We know a lot more now. As Dr. Robin Collins (who has degrees in physics and philosophy) said, “Almost everything about the basic structure of the universe—for example, the fundamental laws and parameters of physics and the initial distribution of matter and energy—is balanced on a razor’s edge for life to occur” (Reason for the Hope Within).
The objection often given at this point is: “If the universe was not so finely tuned, we would not be here to observe it.” They say we shouldn’t be surprised to find it finely tuned, because if it wasn’t finely tuned, we wouldn’t be here to be surprised about it.
But, there is a simple illustration sometimes used that easily refutes this. Imagine being dragged in front of a firing squad of 30 trained marksmen to be executed. You hear the command given, and then you hear the roar of the guns. And then, you observe that you are still alive—that all 30 of the marksmen missed. Are you going to say, “Well, I guess I shouldn’t be surprised that they all missed. After all, if they hadn’t all missed, I wouldn’t be here to be surprised about it”? No, you would be extremely surprised that you do observe that you are alive, due to the enormous improbability of 30 trained marksmen all missing.
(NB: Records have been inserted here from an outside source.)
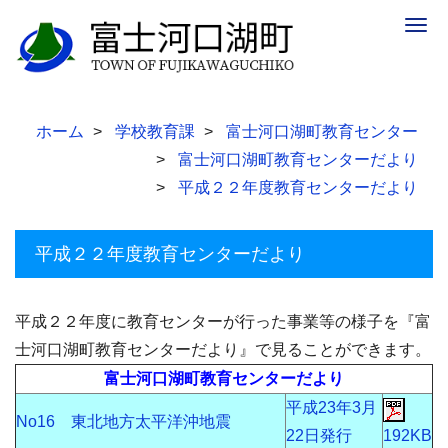
Togg
navig
ホーム
学校教育課
富士河口湖町教育センター
富士河口湖町教育センターだより
平成２２年度教育センターだより
平成２２年度教育センターだより
平成２２年度に教育センターが行った事業等の様子を『富
士河口湖町教育センターだより』で見ることができます。
富士河口湖町教育センターだより
平成23年3月
No16 東北地方太平洋沖地震
22日発行
192KB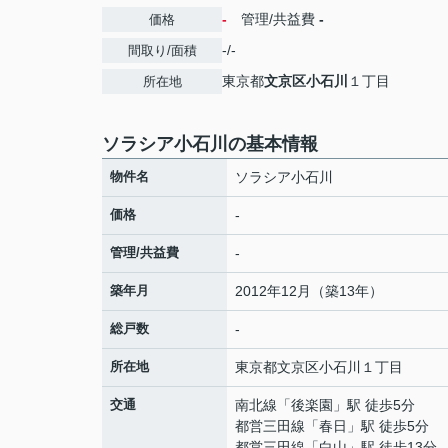
-
管理/共益費
-
価格
-/-
間取り/面積
東京都
文京区
小石川
１丁目
所在地
ソラシア小石川の基本情報
物件名
ソラシア小石川
価格
-
管理/共益費
-
築年月
2012年12月（築13年）
総戸数
-
所在地
東京都
文京区
小石川
１丁目
交通
南北線
「
後楽園
」駅 徒歩5分
都営三田線
「
春日
」駅 徒歩5分
都営三田線
「
白山
」駅 徒歩13分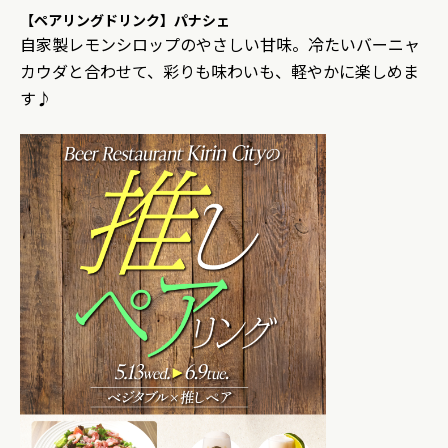
【ペアリングドリンク】パナシェ
自家製レモンシロップのやさしい甘味。冷たいバーニャ
カウダと合わせて、彩りも味わいも、軽やかに楽しめま
す♪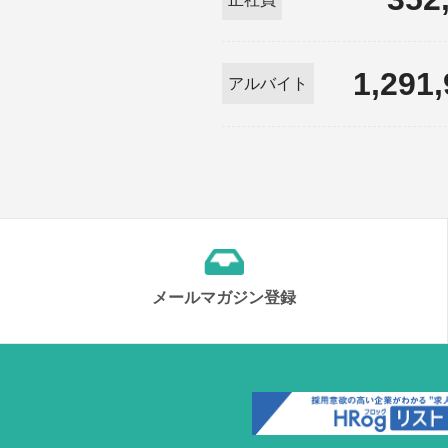
1,291
アルバイト
メールマガジン登録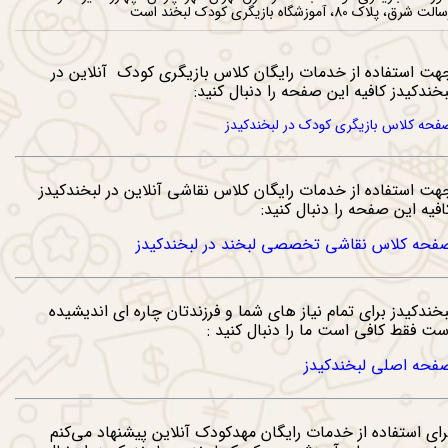
لت شرق، پلاک 80، آموزشگاه بازیگری کودک لبخند است
اه ما در لبخندکیدز باشید
هت استفاده از خدمات رایگان کلاس بازیگری کودک آنلاین در
بخندکیدز کافیه این صفحه را دنبال کنید:
فحه کلاس بازیگری کودک در لبخندکیدز
هت استفاده از خدمات رایگان کلاس نقاشی آنلاین در لبخندکیدز
افیه این صفحه را دنبال کنید:
فحه کلاس نقاشی تخصصی لبخند در لبخندکیدز
بخندکیدز برای تمام نیاز های شما و فرزندتان چاره ای اندیشیده
ست فقط کافی است ما را دنبال کنید :
فحه اصلی لبخندکیدز
رای استفاده از خدمات رایگان مهدکودک آنلاین پیشنهاد می‌کنم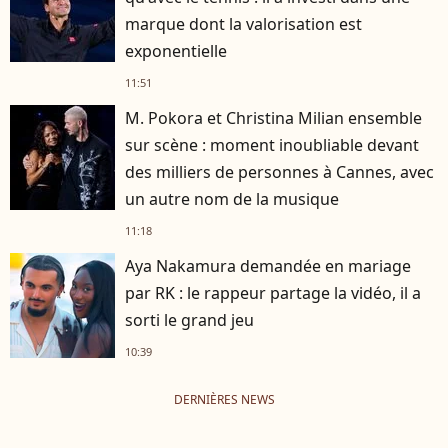
marque dont la valorisation est
exponentielle
11:51
M. Pokora et Christina Milian ensemble
sur scène : moment inoubliable devant
des milliers de personnes à Cannes, avec
un autre nom de la musique
11:18
Aya Nakamura demandée en mariage
par RK : le rappeur partage la vidéo, il a
sorti le grand jeu
10:39
DERNIÈRES NEWS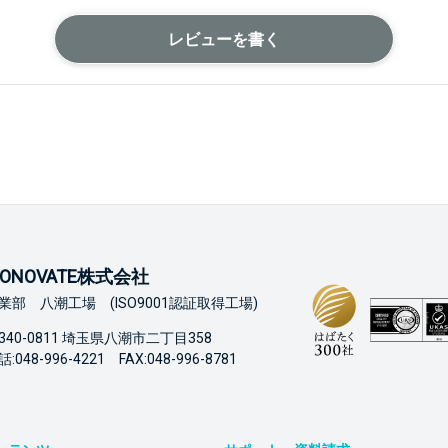
レビューを書く
ONOVATE株式会社
業部 八潮工場 (ISO9001認証取得工場)
340-0811 埼玉県八潮市二丁目358
:048-996-4221 FAX:048-996-8781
You would surely think it must be a conspiracy (they all missed on purpose)—that it was setup by someone for some reason. If you were asked, “How did you survive?”—it would be very inadequate to answer, “Well, if I didn’t survive, I wouldn’t be here to answer you.”
This is the same with respect to the universe. As philosopher Dr. William Lane Craig said, “Similarly, we should not be surprised that we do not observe features of the universe incompatible with our existence. (We cannot observe that we do not exist.) Yet we should be surprised that we do observe features of the universe compatible with our existence—in view of the enormous improbability that the universe should possess such features” (Cosmos and Creator).
At the end of "Collision," atheist Christopher Hitchens admitted that he found the fine-tuning argument as the most intriguing argument from the design side. And he said, “...even though it doesn’t prove a design, doesn’t prove a designer, could all that have happened without—you have to spend time thinking about it, working on it. It’s not trivial. We all say that.”
Personally, I have to agree with Dr. Werner Von Braun (the rocket scientist) who said this in his letter to the California State Board of Education, “One cannot be exposed to the law and order of the universe without concluding that there must be design and purpose behind it all.”